Many points of view, like the many blind men around the elephant, must be brought together to make sense of complexity. Moreover, in dynamically changing situations, conditions on the ground must be considered to understand reality. Therefore, good and just solutions can only come from a good process of participation of affected stakeholders. 

A competent executive and unbiased courts are only two legs of the stool. The third leg is required for societal stability. The third leg is a systematic process of democratic deliberations to supplement the formal institutions.  

Prof. Mark Moore of the Kennedy School of Government writes in Creating Public Value: Strategic Management in Government: “We might think of this activity (of public deliberations) as helping to define rather than create public value.
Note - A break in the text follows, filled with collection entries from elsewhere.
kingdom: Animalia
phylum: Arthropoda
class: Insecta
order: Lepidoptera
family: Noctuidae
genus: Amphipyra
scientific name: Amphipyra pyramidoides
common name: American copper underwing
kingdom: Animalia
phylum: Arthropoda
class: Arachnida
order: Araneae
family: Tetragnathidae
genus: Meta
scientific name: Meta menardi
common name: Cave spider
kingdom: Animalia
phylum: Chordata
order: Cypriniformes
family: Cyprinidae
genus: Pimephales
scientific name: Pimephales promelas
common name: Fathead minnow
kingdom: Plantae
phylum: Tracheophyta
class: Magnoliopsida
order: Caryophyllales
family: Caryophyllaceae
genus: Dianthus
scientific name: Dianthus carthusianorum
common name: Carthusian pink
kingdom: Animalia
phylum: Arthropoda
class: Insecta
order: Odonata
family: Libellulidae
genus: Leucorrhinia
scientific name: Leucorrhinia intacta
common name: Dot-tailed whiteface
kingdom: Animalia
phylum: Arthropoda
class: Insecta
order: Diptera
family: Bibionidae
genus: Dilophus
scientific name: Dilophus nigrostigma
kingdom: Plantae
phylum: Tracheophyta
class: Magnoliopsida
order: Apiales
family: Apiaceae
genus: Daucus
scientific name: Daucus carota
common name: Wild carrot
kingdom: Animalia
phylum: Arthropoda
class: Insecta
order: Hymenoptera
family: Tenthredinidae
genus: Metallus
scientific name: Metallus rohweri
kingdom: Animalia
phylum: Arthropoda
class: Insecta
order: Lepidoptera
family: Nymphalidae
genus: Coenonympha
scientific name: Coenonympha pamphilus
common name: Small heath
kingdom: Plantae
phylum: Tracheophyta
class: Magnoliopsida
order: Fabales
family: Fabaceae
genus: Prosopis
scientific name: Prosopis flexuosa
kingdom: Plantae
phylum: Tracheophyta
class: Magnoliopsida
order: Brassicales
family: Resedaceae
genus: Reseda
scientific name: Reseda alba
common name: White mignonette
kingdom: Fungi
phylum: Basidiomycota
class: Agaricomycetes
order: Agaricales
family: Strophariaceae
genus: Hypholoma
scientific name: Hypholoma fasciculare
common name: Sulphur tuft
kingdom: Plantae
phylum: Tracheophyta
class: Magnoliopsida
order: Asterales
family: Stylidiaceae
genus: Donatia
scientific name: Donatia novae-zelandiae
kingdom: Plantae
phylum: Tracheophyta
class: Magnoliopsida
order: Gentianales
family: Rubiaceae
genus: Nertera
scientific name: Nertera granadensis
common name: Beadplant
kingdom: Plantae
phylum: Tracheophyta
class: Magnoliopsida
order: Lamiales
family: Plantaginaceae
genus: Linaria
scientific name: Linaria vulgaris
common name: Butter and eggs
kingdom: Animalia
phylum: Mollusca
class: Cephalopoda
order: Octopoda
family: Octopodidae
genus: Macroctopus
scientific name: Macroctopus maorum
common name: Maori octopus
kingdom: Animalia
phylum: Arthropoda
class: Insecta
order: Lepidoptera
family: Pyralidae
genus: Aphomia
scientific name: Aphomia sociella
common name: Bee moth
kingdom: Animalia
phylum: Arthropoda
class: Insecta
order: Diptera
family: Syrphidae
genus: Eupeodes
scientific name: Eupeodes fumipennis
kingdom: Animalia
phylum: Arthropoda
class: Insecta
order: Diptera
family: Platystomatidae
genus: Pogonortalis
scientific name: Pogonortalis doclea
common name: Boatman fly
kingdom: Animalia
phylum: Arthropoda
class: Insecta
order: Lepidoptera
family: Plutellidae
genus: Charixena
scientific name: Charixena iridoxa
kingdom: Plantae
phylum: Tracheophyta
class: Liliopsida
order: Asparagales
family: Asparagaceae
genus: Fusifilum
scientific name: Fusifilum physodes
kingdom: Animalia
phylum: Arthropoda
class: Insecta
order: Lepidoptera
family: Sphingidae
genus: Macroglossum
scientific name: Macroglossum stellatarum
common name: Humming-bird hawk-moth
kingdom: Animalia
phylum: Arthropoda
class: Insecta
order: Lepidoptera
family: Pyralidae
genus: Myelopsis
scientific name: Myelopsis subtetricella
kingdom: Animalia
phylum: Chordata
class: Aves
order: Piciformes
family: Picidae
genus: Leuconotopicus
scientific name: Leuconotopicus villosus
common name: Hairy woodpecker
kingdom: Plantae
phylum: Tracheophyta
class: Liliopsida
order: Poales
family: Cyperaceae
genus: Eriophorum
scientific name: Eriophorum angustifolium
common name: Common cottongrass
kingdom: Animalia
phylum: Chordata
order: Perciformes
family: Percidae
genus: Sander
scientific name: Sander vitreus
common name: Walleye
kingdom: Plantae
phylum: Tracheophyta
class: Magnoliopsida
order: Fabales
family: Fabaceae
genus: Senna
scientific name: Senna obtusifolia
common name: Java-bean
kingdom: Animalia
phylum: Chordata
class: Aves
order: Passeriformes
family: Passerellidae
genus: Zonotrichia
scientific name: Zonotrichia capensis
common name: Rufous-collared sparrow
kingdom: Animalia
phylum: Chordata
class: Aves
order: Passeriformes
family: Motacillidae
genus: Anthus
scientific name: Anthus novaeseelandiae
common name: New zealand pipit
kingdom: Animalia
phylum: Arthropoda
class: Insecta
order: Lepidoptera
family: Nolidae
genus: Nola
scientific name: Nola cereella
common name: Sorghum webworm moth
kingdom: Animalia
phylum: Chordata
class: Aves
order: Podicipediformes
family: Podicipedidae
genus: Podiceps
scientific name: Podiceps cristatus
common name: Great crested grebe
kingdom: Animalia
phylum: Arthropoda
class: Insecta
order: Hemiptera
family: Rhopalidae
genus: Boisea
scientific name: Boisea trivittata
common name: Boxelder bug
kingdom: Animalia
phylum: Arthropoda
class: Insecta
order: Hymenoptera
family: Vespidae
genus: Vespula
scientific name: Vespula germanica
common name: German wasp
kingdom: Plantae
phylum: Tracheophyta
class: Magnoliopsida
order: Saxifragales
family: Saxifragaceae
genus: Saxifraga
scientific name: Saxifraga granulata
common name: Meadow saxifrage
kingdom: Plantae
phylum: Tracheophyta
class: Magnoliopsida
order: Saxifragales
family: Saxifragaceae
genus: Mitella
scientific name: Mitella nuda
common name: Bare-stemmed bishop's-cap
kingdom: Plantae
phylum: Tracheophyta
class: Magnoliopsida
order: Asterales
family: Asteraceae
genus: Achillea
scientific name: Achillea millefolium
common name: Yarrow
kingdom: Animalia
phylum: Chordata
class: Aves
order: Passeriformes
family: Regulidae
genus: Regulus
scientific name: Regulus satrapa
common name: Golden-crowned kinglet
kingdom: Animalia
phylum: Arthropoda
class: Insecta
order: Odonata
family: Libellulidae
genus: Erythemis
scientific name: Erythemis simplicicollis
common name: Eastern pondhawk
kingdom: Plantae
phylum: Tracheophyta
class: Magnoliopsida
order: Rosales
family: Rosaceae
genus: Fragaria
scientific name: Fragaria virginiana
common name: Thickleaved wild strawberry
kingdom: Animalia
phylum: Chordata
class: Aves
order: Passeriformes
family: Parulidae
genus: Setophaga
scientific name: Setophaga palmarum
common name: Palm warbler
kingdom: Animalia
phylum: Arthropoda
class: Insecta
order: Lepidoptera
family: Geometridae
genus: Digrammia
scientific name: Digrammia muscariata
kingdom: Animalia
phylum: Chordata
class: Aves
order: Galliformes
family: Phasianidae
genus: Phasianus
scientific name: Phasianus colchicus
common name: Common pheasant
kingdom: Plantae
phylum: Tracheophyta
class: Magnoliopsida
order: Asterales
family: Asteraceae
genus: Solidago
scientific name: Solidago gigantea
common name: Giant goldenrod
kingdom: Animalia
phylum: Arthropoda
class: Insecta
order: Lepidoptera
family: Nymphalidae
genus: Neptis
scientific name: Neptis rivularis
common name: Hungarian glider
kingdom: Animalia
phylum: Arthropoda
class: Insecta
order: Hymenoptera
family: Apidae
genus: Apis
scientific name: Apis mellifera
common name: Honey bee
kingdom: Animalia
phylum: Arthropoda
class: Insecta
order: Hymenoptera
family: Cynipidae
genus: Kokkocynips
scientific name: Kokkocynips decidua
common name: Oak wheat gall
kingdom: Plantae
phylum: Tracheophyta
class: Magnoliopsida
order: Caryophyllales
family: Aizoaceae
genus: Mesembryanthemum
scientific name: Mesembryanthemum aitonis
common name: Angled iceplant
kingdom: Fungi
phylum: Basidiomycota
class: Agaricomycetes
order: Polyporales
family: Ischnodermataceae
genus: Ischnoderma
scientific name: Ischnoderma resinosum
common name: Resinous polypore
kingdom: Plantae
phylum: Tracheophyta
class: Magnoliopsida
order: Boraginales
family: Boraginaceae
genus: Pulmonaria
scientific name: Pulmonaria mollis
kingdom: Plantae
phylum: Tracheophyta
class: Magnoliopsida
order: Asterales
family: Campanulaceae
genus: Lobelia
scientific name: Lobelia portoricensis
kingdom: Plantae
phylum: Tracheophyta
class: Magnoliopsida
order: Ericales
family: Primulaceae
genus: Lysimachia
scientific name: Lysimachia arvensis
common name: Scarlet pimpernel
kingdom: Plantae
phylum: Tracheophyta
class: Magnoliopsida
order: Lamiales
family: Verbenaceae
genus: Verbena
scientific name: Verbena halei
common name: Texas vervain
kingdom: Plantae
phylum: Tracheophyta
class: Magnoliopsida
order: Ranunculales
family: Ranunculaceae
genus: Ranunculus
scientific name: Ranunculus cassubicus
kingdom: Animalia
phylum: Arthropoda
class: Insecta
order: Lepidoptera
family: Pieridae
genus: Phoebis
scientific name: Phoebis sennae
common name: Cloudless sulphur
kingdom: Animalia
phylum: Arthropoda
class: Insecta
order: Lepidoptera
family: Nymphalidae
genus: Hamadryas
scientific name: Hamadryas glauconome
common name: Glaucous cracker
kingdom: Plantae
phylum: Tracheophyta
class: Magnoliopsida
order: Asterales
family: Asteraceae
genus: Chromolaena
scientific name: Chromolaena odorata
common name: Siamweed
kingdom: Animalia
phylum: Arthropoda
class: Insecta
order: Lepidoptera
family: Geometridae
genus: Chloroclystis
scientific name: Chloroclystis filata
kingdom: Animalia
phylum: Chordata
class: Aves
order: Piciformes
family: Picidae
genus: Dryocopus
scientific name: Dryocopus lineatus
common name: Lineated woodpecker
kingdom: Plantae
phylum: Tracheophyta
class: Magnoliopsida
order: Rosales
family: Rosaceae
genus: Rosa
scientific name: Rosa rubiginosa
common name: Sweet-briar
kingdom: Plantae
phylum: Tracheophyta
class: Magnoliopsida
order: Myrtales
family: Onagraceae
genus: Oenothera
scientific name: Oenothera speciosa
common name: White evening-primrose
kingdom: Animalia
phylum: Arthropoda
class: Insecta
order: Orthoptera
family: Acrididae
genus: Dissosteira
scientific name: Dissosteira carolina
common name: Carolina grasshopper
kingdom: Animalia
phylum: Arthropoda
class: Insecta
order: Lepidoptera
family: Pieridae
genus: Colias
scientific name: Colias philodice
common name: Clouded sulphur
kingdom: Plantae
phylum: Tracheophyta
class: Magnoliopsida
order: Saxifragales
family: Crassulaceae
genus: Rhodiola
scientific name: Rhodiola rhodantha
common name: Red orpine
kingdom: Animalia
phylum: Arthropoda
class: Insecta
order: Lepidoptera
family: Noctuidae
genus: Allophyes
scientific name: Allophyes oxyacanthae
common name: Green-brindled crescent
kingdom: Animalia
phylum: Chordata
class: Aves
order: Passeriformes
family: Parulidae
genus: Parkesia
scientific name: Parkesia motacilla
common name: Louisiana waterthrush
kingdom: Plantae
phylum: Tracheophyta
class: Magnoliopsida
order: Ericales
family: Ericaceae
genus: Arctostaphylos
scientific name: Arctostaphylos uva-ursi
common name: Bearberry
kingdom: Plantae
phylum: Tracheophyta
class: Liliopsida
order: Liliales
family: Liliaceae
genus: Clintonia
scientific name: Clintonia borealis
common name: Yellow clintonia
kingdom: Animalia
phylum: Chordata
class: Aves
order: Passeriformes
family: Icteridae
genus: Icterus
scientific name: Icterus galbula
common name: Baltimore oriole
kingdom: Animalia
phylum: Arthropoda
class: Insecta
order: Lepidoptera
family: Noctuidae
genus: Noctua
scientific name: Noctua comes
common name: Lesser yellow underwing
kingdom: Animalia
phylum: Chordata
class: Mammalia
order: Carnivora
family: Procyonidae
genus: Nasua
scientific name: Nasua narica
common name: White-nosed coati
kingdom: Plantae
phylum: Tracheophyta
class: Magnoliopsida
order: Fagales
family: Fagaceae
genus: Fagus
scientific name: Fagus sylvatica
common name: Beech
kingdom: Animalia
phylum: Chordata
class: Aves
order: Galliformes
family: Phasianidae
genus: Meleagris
But this activity also creates value since it satisfies the desire of citizens for a well-ordered society in which fair, efficient, and accountable public institutions exist”. In other words, the quality of the process of resolving economic and social issues and making public policy is a public good of great value in itself. It increases citizens’ trust in the institutions that govern their lives. Moreover, participative and well conducted multi-stakeholder processes increase social solidarity, which makes good societies. 

India, an aspirational and democratic society on the move, is confronting multi-faceted challenges of growth. The expertise it needs is the expertise to design and conduct good, democratic public deliberations. Such processes, rather than experts, or fights on social media or the streets, will produce the best and most just solutions.